Essa é a técnica: incendeiam-se áreas agricultáveis para limpar glebas do solo a ser cultivado, bem como as velhas pastagens ressequidas que, com a chegada das chuvas, fertilizam-se das cinzas e renascem viçosas. Como não costumam adotar providências para a retenção das chamas apenas no local desejado, elas alastram-se pelo horizonte afora, por semanas a fio, numa carbonização imensurável - todos os anos. Mesmo que milhares de sacas de cereais fossem colhidas e houvesse considerável reprodução de gado, mesmo assim, lucro nenhum daria para ressarcir ou justificar os prejuízos causados à natureza. Esse processo tem, entre tantos outros danos, acentuado o silêncio da mata, cuja sonoridade constituía-se numa de suas maiores riquezas, e, propiciado a agonia e o fim de igarapés perenes até então: devido à assolação de suas cabeceiras secam por entre as pedras do leito, restando apenas um caminho de areia.

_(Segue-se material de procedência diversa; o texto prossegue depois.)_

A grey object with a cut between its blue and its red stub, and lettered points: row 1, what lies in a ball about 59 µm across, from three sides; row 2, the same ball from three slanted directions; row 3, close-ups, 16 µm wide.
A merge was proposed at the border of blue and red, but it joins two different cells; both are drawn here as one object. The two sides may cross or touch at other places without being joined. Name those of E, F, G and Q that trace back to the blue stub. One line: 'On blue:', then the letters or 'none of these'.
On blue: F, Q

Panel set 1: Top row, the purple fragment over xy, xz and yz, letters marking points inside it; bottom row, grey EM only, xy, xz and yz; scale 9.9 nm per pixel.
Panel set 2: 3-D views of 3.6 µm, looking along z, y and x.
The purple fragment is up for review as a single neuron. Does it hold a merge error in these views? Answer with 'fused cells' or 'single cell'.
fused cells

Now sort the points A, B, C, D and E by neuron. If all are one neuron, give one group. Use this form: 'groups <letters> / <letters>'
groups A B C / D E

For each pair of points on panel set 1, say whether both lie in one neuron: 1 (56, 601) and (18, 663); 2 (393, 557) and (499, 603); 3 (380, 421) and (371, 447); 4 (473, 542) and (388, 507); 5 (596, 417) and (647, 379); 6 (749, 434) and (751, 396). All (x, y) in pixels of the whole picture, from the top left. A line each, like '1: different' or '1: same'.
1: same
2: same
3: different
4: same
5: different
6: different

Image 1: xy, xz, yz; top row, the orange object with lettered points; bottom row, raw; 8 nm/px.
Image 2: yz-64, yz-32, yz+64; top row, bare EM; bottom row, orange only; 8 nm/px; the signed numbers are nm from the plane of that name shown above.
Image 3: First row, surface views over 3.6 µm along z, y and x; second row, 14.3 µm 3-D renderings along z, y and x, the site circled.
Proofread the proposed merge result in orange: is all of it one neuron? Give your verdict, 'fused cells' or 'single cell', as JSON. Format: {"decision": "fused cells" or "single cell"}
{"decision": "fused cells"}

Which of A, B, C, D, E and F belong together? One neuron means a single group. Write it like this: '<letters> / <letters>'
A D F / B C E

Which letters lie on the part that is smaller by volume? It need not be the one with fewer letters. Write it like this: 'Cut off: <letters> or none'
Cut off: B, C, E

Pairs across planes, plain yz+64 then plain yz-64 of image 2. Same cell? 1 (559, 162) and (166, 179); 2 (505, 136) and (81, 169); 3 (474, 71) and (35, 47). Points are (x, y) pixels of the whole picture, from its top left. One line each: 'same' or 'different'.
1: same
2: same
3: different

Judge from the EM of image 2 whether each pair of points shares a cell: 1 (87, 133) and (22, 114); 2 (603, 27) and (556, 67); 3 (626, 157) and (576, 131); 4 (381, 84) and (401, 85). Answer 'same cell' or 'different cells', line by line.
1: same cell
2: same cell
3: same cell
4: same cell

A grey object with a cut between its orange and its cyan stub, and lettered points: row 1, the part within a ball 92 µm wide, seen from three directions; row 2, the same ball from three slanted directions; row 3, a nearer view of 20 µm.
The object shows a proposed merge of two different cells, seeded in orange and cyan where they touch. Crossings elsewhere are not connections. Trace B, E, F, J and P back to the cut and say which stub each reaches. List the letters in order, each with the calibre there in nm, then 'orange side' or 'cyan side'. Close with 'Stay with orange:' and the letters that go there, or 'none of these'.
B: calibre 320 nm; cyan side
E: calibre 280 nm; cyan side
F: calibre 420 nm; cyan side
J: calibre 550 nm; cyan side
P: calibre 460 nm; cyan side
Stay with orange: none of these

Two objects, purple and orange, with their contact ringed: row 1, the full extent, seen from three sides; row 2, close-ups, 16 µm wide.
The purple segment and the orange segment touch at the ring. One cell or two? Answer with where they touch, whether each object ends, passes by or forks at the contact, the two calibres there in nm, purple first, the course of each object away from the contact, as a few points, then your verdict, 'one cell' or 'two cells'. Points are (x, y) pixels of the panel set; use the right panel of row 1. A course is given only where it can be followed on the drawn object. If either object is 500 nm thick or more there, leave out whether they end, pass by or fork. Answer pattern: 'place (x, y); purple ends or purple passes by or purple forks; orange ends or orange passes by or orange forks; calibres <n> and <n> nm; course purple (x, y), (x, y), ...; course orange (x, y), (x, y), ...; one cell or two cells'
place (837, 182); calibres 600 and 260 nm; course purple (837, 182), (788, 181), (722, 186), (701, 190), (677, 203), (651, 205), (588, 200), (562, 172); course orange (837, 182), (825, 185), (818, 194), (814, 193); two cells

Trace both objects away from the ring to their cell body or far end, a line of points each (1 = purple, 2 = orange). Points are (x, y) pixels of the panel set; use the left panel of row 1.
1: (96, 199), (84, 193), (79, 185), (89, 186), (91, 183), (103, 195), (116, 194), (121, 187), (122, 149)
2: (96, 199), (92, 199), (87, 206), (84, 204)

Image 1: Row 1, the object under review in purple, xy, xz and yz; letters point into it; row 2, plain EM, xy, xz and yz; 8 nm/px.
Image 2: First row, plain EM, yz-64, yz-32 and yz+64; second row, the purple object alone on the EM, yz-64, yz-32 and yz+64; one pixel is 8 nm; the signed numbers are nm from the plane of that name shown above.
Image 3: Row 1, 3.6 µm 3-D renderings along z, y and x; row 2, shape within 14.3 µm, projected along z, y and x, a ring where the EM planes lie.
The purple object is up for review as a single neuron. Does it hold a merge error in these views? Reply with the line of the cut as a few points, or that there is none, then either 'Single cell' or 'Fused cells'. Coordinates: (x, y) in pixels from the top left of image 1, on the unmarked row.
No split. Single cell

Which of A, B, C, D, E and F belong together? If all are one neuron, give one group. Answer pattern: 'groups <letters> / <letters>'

Outra grande importância do Cerrado está na diversidade das plantas medicinais, usadas tradicionalmente pelos  índios e a sociedade regional e são, antes de tudo, um patrimônio da Humanidade. Muitas dessas plantas, sequer pesquisadas, guardarão a cura de doenças "incuráveis" contra as quais o homem vem debatendo-se neste início de milênio. Mas a flora medicinal, os recursos hídricos e a fertilidade do solo definitivamente parecem não ter qualquer sentido para a existência humana - e o resultado temos assistido sem maiores questionamentos: a devastação do Cerrado pelo fogo. Cerrado já seco por natureza e que, anualmente, por contingência dos maus tratos recebidos, torna-se mais árido e inóspito - o chão petrificando-se aos nossos olhos, impedido de reproduzir a vegetação nativa.
Mas apesar dos pesares uma legião de raízes teima em resistir e manifestar-se entre os escombros: plantas rasteiras anunciando que ainda não foi desta vez - e, quem sabe? -  possibilitando as derradeiras considerações de nossa parte. Sinais de vida que não estamos habituados a enxergar - somente à pisá-los.